What the exercise asks
What you return must match the data below exactly, minus any pictures.

Records supplied
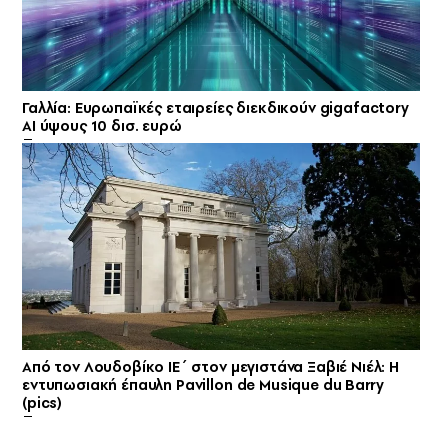
Γαλλία: Ευρωπαϊκές εταιρείες διεκδικούν gigafactory
AI ύψους 10 δισ. ευρώ
Από τον Λουδοβίκο ΙΕ΄ στον μεγιστάνα Ξαβιέ Νιέλ: Η
εντυπωσιακή έπαυλη Pavillon de Musique du Barry
(pics)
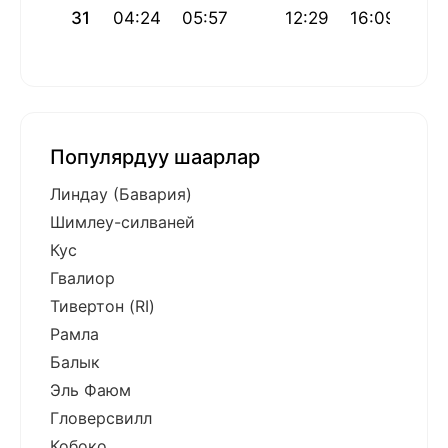
31
04:24
05:57
12:29
16:09
19:
Популярдуу шаарлар
Линдау (Бавария)
Шимлеу-силваней
Кус
Гвалиор
Тивертон (RI)
Рамла
Балык
Эль Фаюм
Гловерсвилл
Кобоко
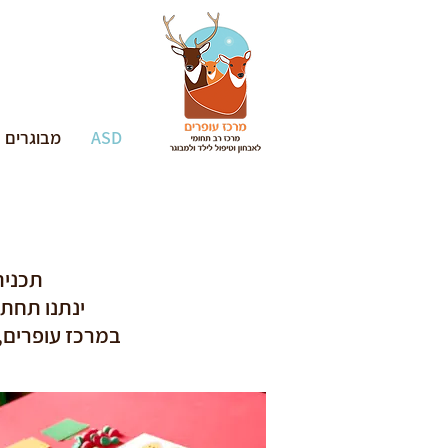
ASD
מבוגרים
תכנית ASD במרכז עופרים דוגלת בכך שכל הטיפולים 
ינתנו תחת 
במרכז עופרים, נ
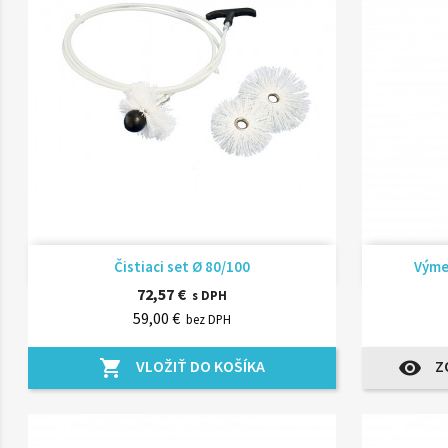
Rýchly náhľad

Čistiaci set Ø 80/100
Výmen
72,57 €
s DPH
59,00 €
bez DPH
VLOŽIŤ DO KOŠÍKA
Z
shopping_cart
visibility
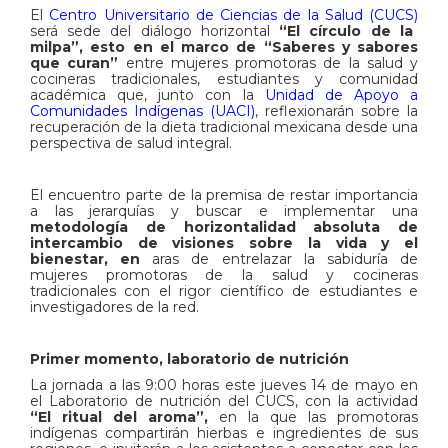
El
Centro Universitario de Ciencias de la Salud (CUCS)
será sede del diálogo horizontal
“El círculo de la
milpa”, esto en el marco de “Saberes y sabores
que curan”
entre mujeres promotoras de la salud y
cocineras tradicionales, estudiantes y comunidad
académica que, junto con la
Unidad de Apoyo a
Comunidades Indígenas (UACI)
, reflexionarán sobre la
recuperación de la dieta tradicional mexicana desde una
perspectiva de salud integral.
​El encuentro parte de la premisa de restar importancia
a las jerarquías y buscar e implementar una
metodología de horizontalidad absoluta de
intercambio de visiones sobre la vida y el
bienestar, en
aras de entrelazar la sabiduría de
mujeres promotoras de la salud y cocineras
tradicionales con el rigor científico de estudiantes e
investigadores de la red.
​Primer momento, laboratorio de nutrición
​La jornada a las 9:00 horas este jueves 14 de mayo en
el Laboratorio de nutrición del CUCS, con la actividad
“El ritual del aroma”,
en la que las promotoras
indígenas compartirán hierbas e ingredientes de sus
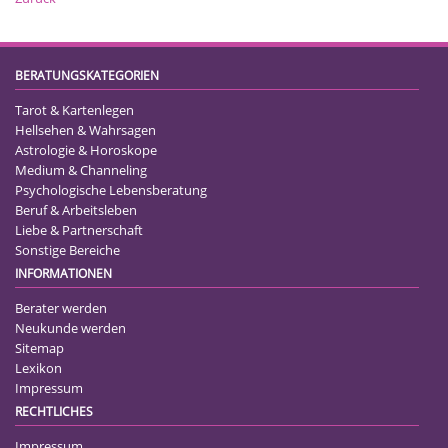
BERATUNGSKATEGORIEN
Tarot & Kartenlegen
Hellsehen & Wahrsagen
Astrologie & Horoskope
Medium & Channeling
Psychologische Lebensberatung
Beruf & Arbeitsleben
Liebe & Partnerschaft
Sonstige Bereiche
INFORMATIONEN
Berater werden
Neukunde werden
Sitemap
Lexikon
Impressum
RECHTLICHES
Impressum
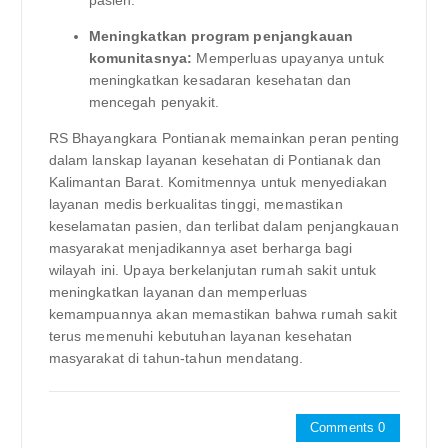
Meningkatkan program penjangkauan
komunitasnya:
Memperluas upayanya untuk
meningkatkan kesadaran kesehatan dan
mencegah penyakit.
RS Bhayangkara Pontianak memainkan peran penting
dalam lanskap layanan kesehatan di Pontianak dan
Kalimantan Barat. Komitmennya untuk menyediakan
layanan medis berkualitas tinggi, memastikan
keselamatan pasien, dan terlibat dalam penjangkauan
masyarakat menjadikannya aset berharga bagi
wilayah ini. Upaya berkelanjutan rumah sakit untuk
meningkatkan layanan dan memperluas
kemampuannya akan memastikan bahwa rumah sakit
terus memenuhi kebutuhan layanan kesehatan
masyarakat di tahun-tahun mendatang.
Comments 0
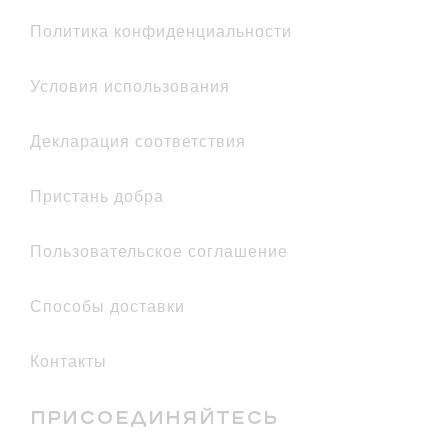
политика конфиденциальности
условия использования
декларация соответствия
Пристань добра
Пользовательское соглашение
Способы доставки
Контакты
ПРИСОЕДИНЯЙТЕСЬ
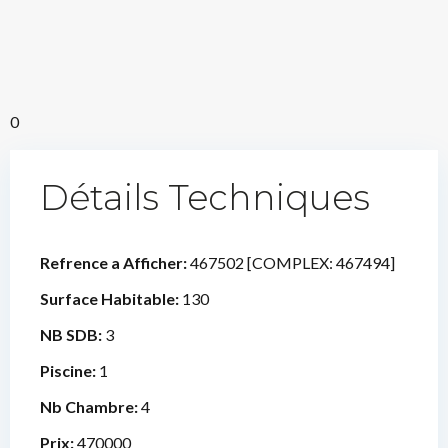
0
Détails Techniques
Refrence a Afficher:
467502 [COMPLEX: 467494]
Surface Habitable:
130
NB SDB:
3
Piscine:
1
Nb Chambre:
4
Prix:
470000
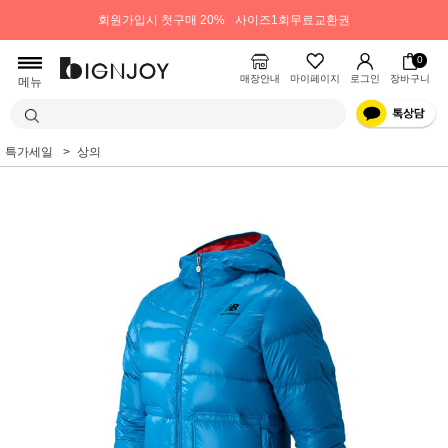
회원가입시 첫구매 20%
사이즈1회무료교환권
0
매장안내
마이페이지
로그인
장바구니
메뉴
특가세일
상의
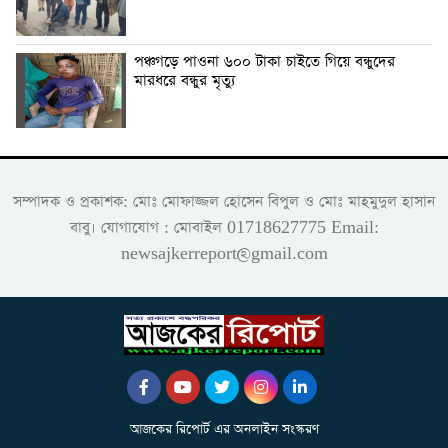
পঞ্চগড়ে পাওনা ৬০০ টাকা চাইতে গিয়ে বন্ধুদের
মারধরে বন্ধুর মৃত্যু
সম্পাদক ও প্রকাশক: মোঃ মোফাজ্জল হোসেন বিপুল ও মোঃ মাহমুদুল হাসান
বাবু। যোগাযোগ : মোবাইল 01718627775 Email:
newsajkerreport@gmail.com
আজকের রিপোর্ট এর অনলাইন সংস্করণ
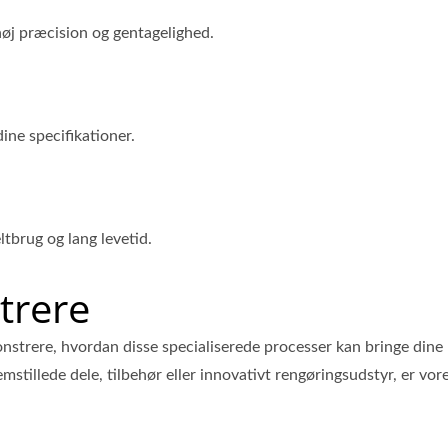
øj præcision og gentagelighed.
ine specifikationer.
eltbrug og lang levetid.
trere
trere, hvordan disse specialiserede processer kan bringe dine
remstillede dele, tilbehør eller innovativt rengøringsudstyr, er vo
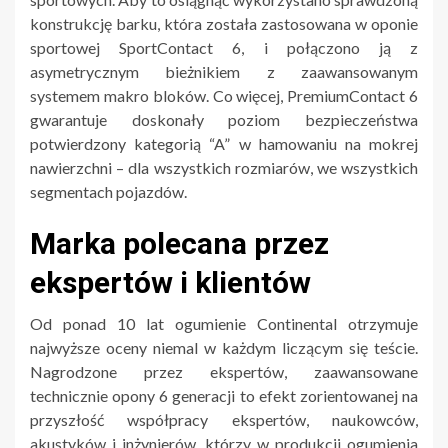
konstrukcję barku, która została zastosowana w oponie
sportowej SportContact 6, i połączono ją z
asymetrycznym bieżnikiem z zaawansowanym
systemem makro bloków. Co więcej, PremiumContact 6
gwarantuje doskonały poziom bezpieczeństwa
potwierdzony kategorią “A” w hamowaniu na mokrej
nawierzchni – dla wszystkich rozmiarów, we wszystkich
segmentach pojazdów.
Marka polecana przez
ekspertów i klientów
Od ponad 10 lat ogumienie Continental otrzymuje
najwyższe oceny niemal w każdym liczącym się teście.
Nagrodzone przez ekspertów, zaawansowane
technicznie opony 6 generacji to efekt zorientowanej na
przyszłość współpracy ekspertów, naukowców,
akustyków i inżynierów, którzy w produkcji ogumienia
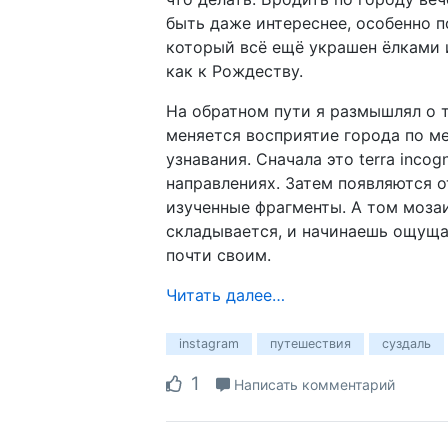
быть даже интереснее, особенно п
который всё ещё украшен ёлками 
как к Рождеству.
На обратном пути я размышлял о т
меняется восприятие города по ме
узнавания. Сначала это terra incogn
направлениях. Затем появляются 
изученные фрагменты. А том моза
складывается, и начинаешь ощуща
почти своим.
Читать далее…
instagram
путешествия
суздаль
1
Написать комментарий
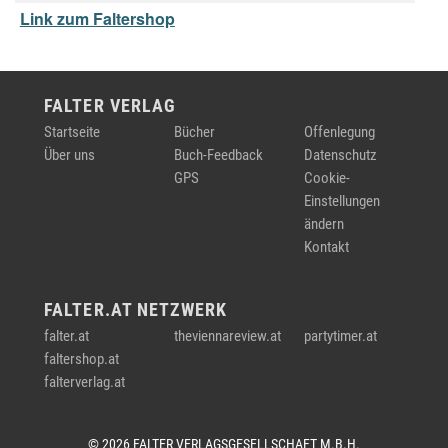
Link zum Faltershop
FALTER VERLAG
Startseite
Bücher
Offenlegung
Über uns
Buch-Feedback
Datenschutz
GPS
Cookie-
Einstellungen
ändern
Kontakt
FALTER.AT NETZWERK
falter.at
theviennareview.at
partytimer.at
faltershop.at
falterverlag.at
© 2026 FALTER VERLAGSGESELLSCHAFT M.B.H.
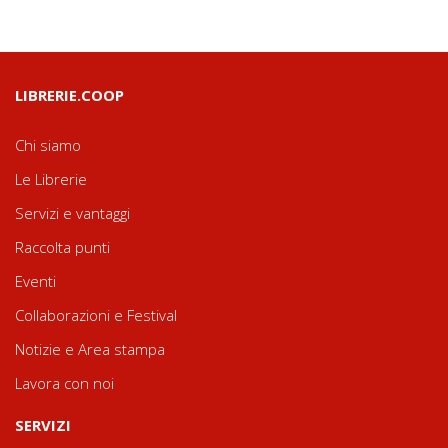
LIBRERIE.COOP
Chi siamo
Le Librerie
Servizi e vantaggi
Raccolta punti
Eventi
Collaborazioni e Festival
Notizie e Area stampa
Lavora con noi
SERVIZI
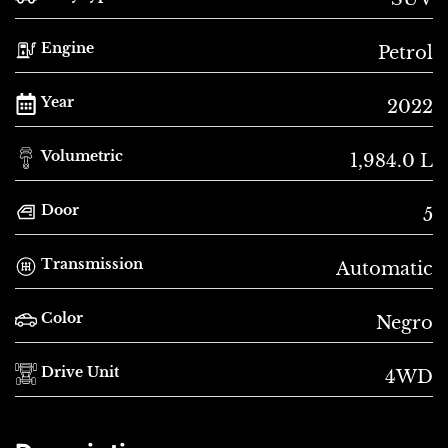
Engine
Petrol
Year
2022
Volumetric
1,984.0 L
Door
5
Transmission
Automatic
Color
Negro
Drive Unit
4WD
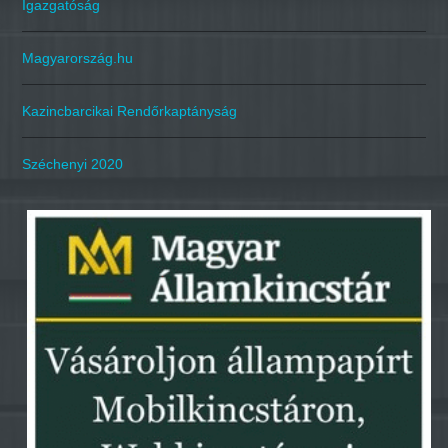
Igazgatóság
Magyarország.hu
Kazincbarcikai Rendőrkaptányság
Széchenyi 2020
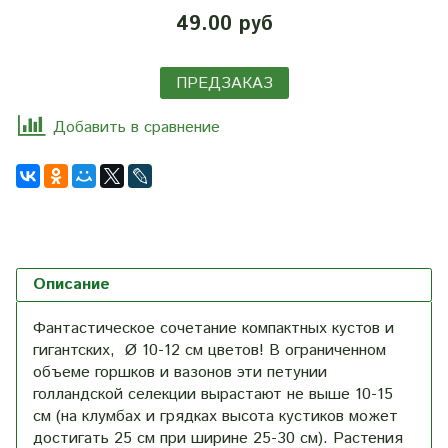
49.00 руб
ПРЕДЗАКАЗ
Добавить в сравнение
Описание
Фантастическое сочетание компактных кустов и
гигантских, Ø 10-12 см цветов! В ограниченном
объеме горшков и вазонов эти петунии
голландской селекции вырастают не выше 10-15
см (на клумбах и грядках высота кустиков может
достигать 25 см при ширине 25-30 см). Растения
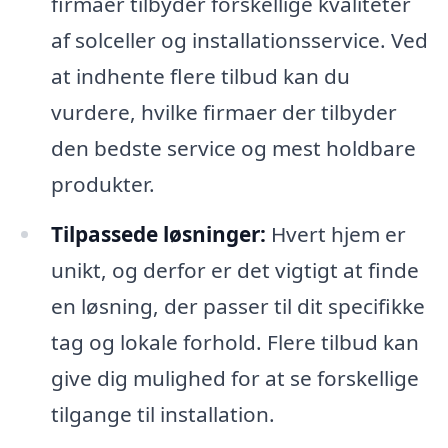
firmaer tilbyder forskellige kvaliteter
af solceller og installationsservice. Ved
at indhente flere tilbud kan du
vurdere, hvilke firmaer der tilbyder
den bedste service og mest holdbare
produkter.
Tilpassede løsninger:
Hvert hjem er
unikt, og derfor er det vigtigt at finde
en løsning, der passer til dit specifikke
tag og lokale forhold. Flere tilbud kan
give dig mulighed for at se forskellige
tilgange til installation.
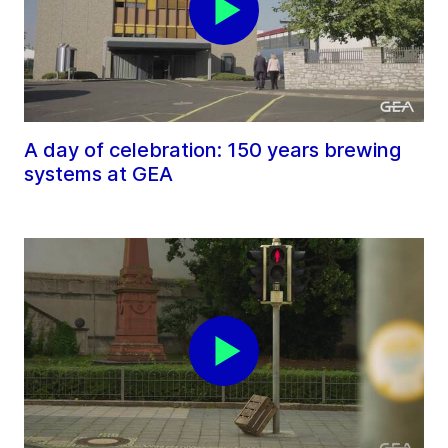
A day of celebration: 150 years brewing
systems at GEA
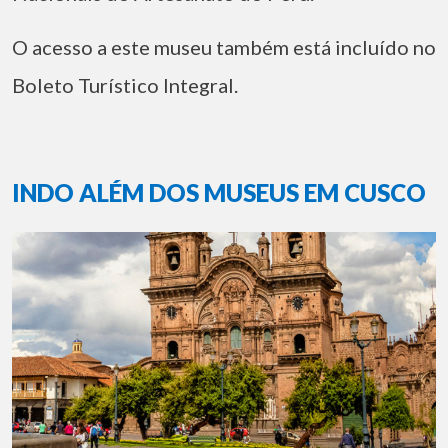
O acesso a este museu também está incluído no
Boleto Turístico Integral.
INDO ALÉM DOS MUSEUS EM CUSCO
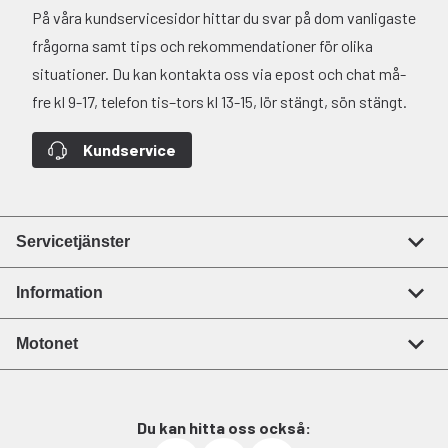
På våra kundservicesidor hittar du svar på dom vanligaste
frågorna samt tips och rekommendationer för olika
situationer. Du kan kontakta oss via epost och chat må-
fre kl 9-17, telefon tis–tors kl 13-15, lör stängt, sön stängt.
Kundservice
Servicetjänster
Information
Motonet
Du kan hitta oss också:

Output of the task
Γαλλία: Ευρωπαϊκές εταιρείες διεκδικούν gigafactory
AI ύψους 10 δισ. ευρώ
Από τον Λουδοβίκο ΙΕ΄ στον μεγιστάνα Ξαβιέ Νιέλ: Η
εντυπωσιακή έπαυλη Pavillon de Musique du Barry
(pics)
31
04:24
05:57
12:29
16:09
19:
Популярдуу шаарлар
Линдау (Бавария)
Шимлеу-силваней
Кус
Гвалиор
Тивертон (RI)
Рамла
Балык
Эль Фаюм
Гловерсвилл
Кобоко
ASD
מבוגרים
תכנית ASD במרכז עופרים דוגלת בכך שכל הטיפולים 
ינתנו תחת 
במרכז עופרים, נ
Rýchly náhľad

Čistiaci set Ø 80/100
Výmen
72,57 €
s DPH
59,00 €
bez DPH
VLOŽIŤ DO KOŠÍKA
Z
shopping_cart
visibility
El
Centro Universitario de Ciencias de la Salud (CUCS)
será sede del diálogo horizontal
“El círculo de la
milpa”, esto en el marco de “Saberes y sabores
que curan”
entre mujeres promotoras de la salud y
cocineras tradicionales, estudiantes y comunidad
académica que, junto con la
Unidad de Apoyo a
Comunidades Indígenas (UACI)
, reflexionarán sobre la
recuperación de la dieta tradicional mexicana desde una
perspectiva de salud integral.
​El encuentro parte de la premisa de restar importancia
a las jerarquías y buscar e implementar una
metodología de horizontalidad absoluta de
intercambio de visiones sobre la vida y el
bienestar, en
aras de entrelazar la sabiduría de
mujeres promotoras de la salud y cocineras
tradicionales con el rigor científico de estudiantes e
investigadores de la red.
​Primer momento, laboratorio de nutrición
​La jornada a las 9:00 horas este jueves 14 de mayo en
el Laboratorio de nutrición del CUCS, con la actividad
“El ritual del aroma”,
en la que las promotoras
indígenas compartirán hierbas e ingredientes de sus
BERATUNGSKATEGORIEN
Tarot & Kartenlegen
Hellsehen & Wahrsagen
Astrologie & Horoskope
Medium & Channeling
Psychologische Lebensberatung
Beruf & Arbeitsleben
Liebe & Partnerschaft
Sonstige Bereiche
INFORMATIONEN
Berater werden
Neukunde werden
Sitemap
Lexikon
Impressum
RECHTLICHES
Impressum
Meningkatkan program penjangkauan
komunitasnya:
Memperluas upayanya untuk
meningkatkan kesadaran kesehatan dan
mencegah penyakit.
RS Bhayangkara Pontianak memainkan peran penting
dalam lanskap layanan kesehatan di Pontianak dan
Kalimantan Barat. Komitmennya untuk menyediakan
layanan medis berkualitas tinggi, memastikan
keselamatan pasien, dan terlibat dalam penjangkauan
masyarakat menjadikannya aset berharga bagi
wilayah ini. Upaya berkelanjutan rumah sakit untuk
meningkatkan layanan dan memperluas
kemampuannya akan memastikan bahwa rumah sakit
terus memenuhi kebutuhan layanan kesehatan
masyarakat di tahun-tahun mendatang.
Comments 0
политика конфиденциальности
условия использования
декларация соответствия
Пристань добра
Пользовательское соглашение
Способы доставки
Контакты
ПРИСОЕДИНЯЙТЕСЬ
0
Détails Techniques
Refrence a Afficher:
467502 [COMPLEX: 467494]
Surface Habitable:
130
NB SDB:
3
Piscine:
1
Nb Chambre:
4
Prix:
470000
회원가입시 첫구매 20%
사이즈1회무료교환권
0
매장안내
마이페이지
로그인
장바구니
메뉴
특가세일
상의
পঞ্চগড়ে পাওনা ৬০০ টাকা চাইতে গিয়ে বন্ধুদের
মারধরে বন্ধুর মৃত্যু
সম্পাদক ও প্রকাশক: মোঃ মোফাজ্জল হোসেন বিপুল ও মোঃ মাহমুদুল হাসান
বাবু। যোগাযোগ : মোবাইল 01718627775 Email:
newsajkerreport@gmail.com
আজকের রিপোর্ট এর অনলাইন সংস্করণ
øj præcision og gentagelighed.
ine specifikationer.
eltbrug og lang levetid.
trere
trere, hvordan disse specialiserede processer kan bringe dine
remstillede dele, tilbehør eller innovativt rengøringsudstyr, er vo
konstrukcję barku, która została zastosowana w oponie
sportowej SportContact 6, i połączono ją z
asymetrycznym bieżnikiem z zaawansowanym
systemem makro bloków. Co więcej, PremiumContact 6
gwarantuje doskonały poziom bezpieczeństwa
potwierdzony kategorią “A” w hamowaniu na mokrej
nawierzchni – dla wszystkich rozmiarów, we wszystkich
segmentach pojazdów.
Marka polecana przez
ekspertów i klientów
Od ponad 10 lat ogumienie Continental otrzymuje
najwyższe oceny niemal w każdym liczącym się teście.
Nagrodzone przez ekspertów, zaawansowane
technicznie opony 6 generacji to efekt zorientowanej na
przyszłość współpracy ekspertów, naukowców,
akustyków i inżynierów, którzy w produkcji ogumienia
быть даже интереснее, особенно п
который всё ещё украшен ёлками 
как к Рождеству.
На обратном пути я размышлял о т
меняется восприятие города по ме
узнавания. Сначала это terra incogn
направлениях. Затем появляются 
изученные фрагменты. А том моза
складывается, и начинаешь ощуща
почти своим.
Читать далее…
instagram
путешествия
суздаль
1
Написать комментарий
Link zum Faltershop
FALTER VERLAG
Startseite
Bücher
Offenlegung
Über uns
Buch-Feedback
Datenschutz
GPS
Cookie-
Einstellungen
ändern
Kontakt
FALTER.AT NETZWERK
falter.at
theviennareview.at
partytimer.at
faltershop.at
falterverlag.at
© 2026 FALTER VERLAGSGESELLSCHAFT M.B.H.
LIBRERIE.COOP
Chi siamo
Le Librerie
Servizi e vantaggi
Raccolta punti
Eventi
Collaborazioni e Festival
Notizie e Area stampa
Lavora con noi
SERVIZI
Engine
Petrol
Year
2022
Volumetric
1,984.0 L
Door
5
Transmission
Automatic
Color
Negro
Drive Unit
4WD
Igazgatóság
Magyarország.hu
Kazincbarcikai Rendőrkaptányság
Széchenyi 2020
49.00 руб
ПРЕДЗАКАЗ
Добавить в сравнение
Описание
Фантастическое сочетание компактных кустов и
гигантских, Ø 10-12 см цветов! В ограниченном
объеме горшков и вазонов эти петунии
голландской селекции вырастают не выше 10-15
см (на клумбах и грядках высота кустиков может
достигать 25 см при ширине 25-30 см). Растения
firmaer tilbyder forskellige kvaliteter
af solceller og installationsservice. Ved
at indhente flere tilbud kan du
vurdere, hvilke firmaer der tilbyder
den bedste service og mest holdbare
produkter.
Tilpassede løsninger:
Hvert hjem er
unikt, og derfor er det vigtigt at finde
en løsning, der passer til dit specifikke
tag og lokale forhold. Flere tilbud kan
give dig mulighed for at se forskellige
tilgange til installation.
A day of celebration: 150 years brewing
systems at GEA
O acesso a este museu também está incluído no
Boleto Turístico Integral.
INDO ALÉM DOS MUSEUS EM CUSCO
På våra kundservicesidor hittar du svar på dom vanligaste
frågorna samt tips och rekommendationer för olika
situationer. Du kan kontakta oss via epost och chat må-
fre kl 9-17, telefon tis–tors kl 13-15, lör stängt, sön stängt.
Kundservice
Servicetjänster
Information
Motonet
Du kan hitta oss också:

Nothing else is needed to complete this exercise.